(Revision tracking records)

--------------------

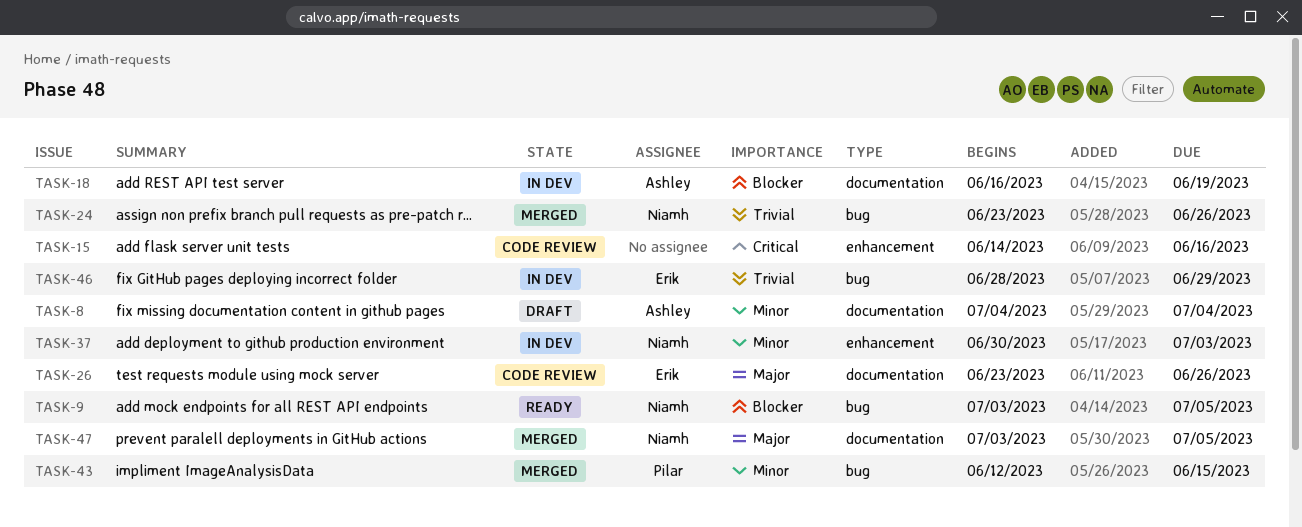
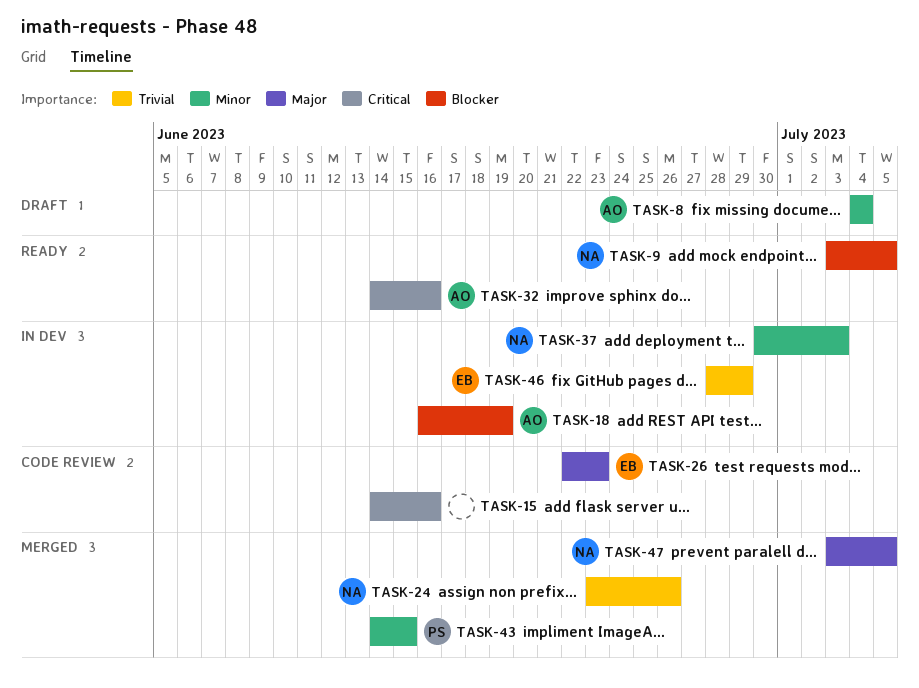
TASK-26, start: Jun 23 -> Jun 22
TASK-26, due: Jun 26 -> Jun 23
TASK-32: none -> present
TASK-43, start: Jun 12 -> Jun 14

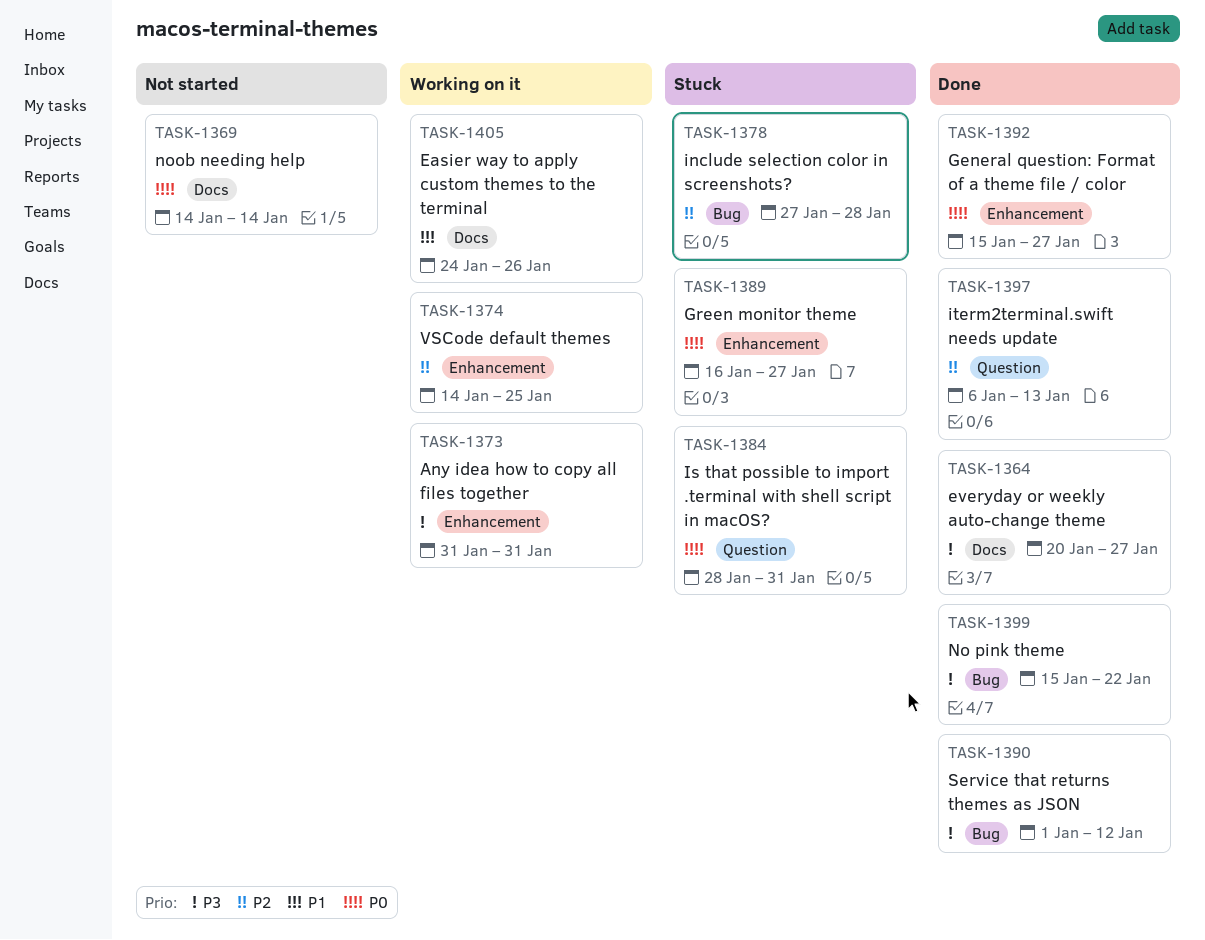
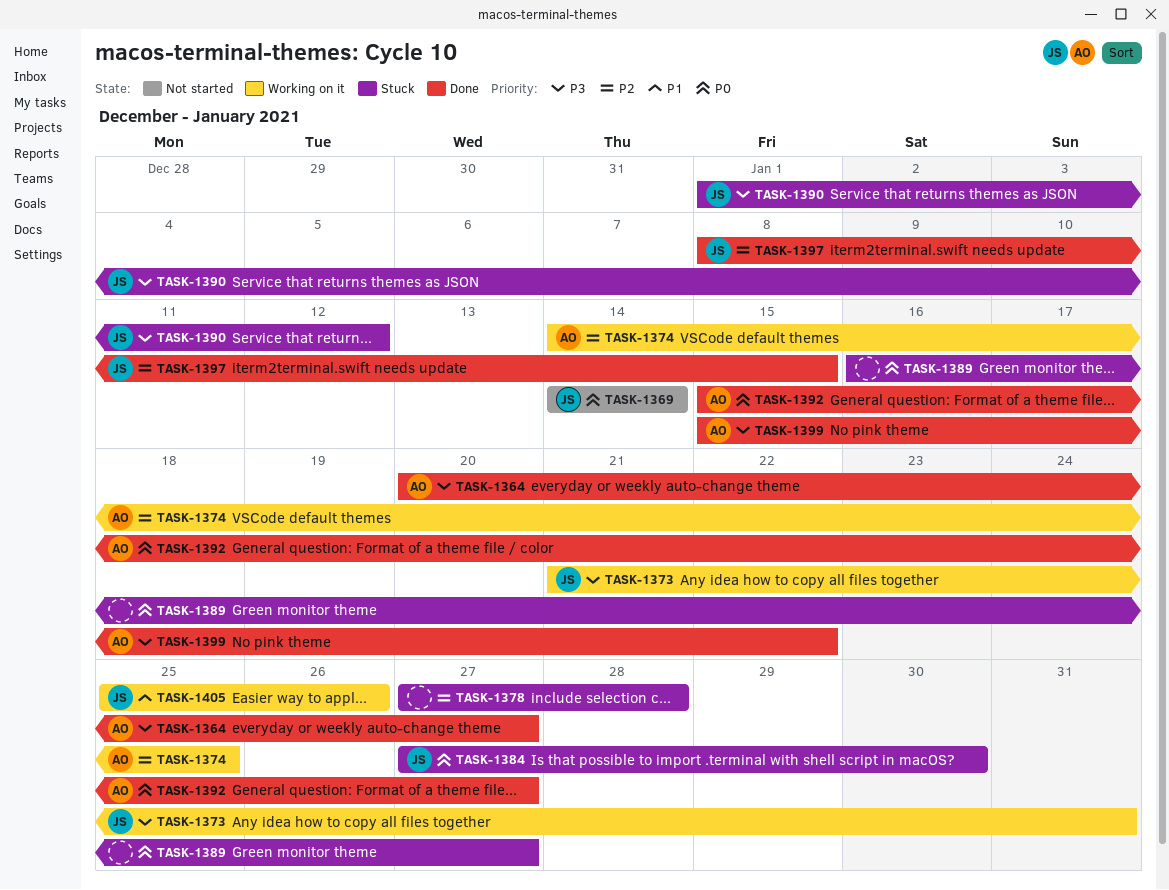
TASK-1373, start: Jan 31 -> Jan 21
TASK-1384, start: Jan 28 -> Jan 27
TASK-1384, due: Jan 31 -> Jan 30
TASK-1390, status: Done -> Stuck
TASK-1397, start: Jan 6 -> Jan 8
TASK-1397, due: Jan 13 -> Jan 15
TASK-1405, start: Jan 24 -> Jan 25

--------------------

* What you should do *
Copy exactly, and only, the lines from the first entry through the line holding "TASK-1390, status: Done -> Stuck", both ends included, leaving out every picture.

* Answer section *
TASK-26, start: Jun 23 -> Jun 22
TASK-26, due: Jun 26 -> Jun 23
TASK-32: none -> present
TASK-43, start: Jun 12 -> Jun 14

TASK-1373, start: Jan 31 -> Jan 21
TASK-1384, start: Jan 28 -> Jan 27
TASK-1384, due: Jan 31 -> Jan 30
TASK-1390, status: Done -> Stuck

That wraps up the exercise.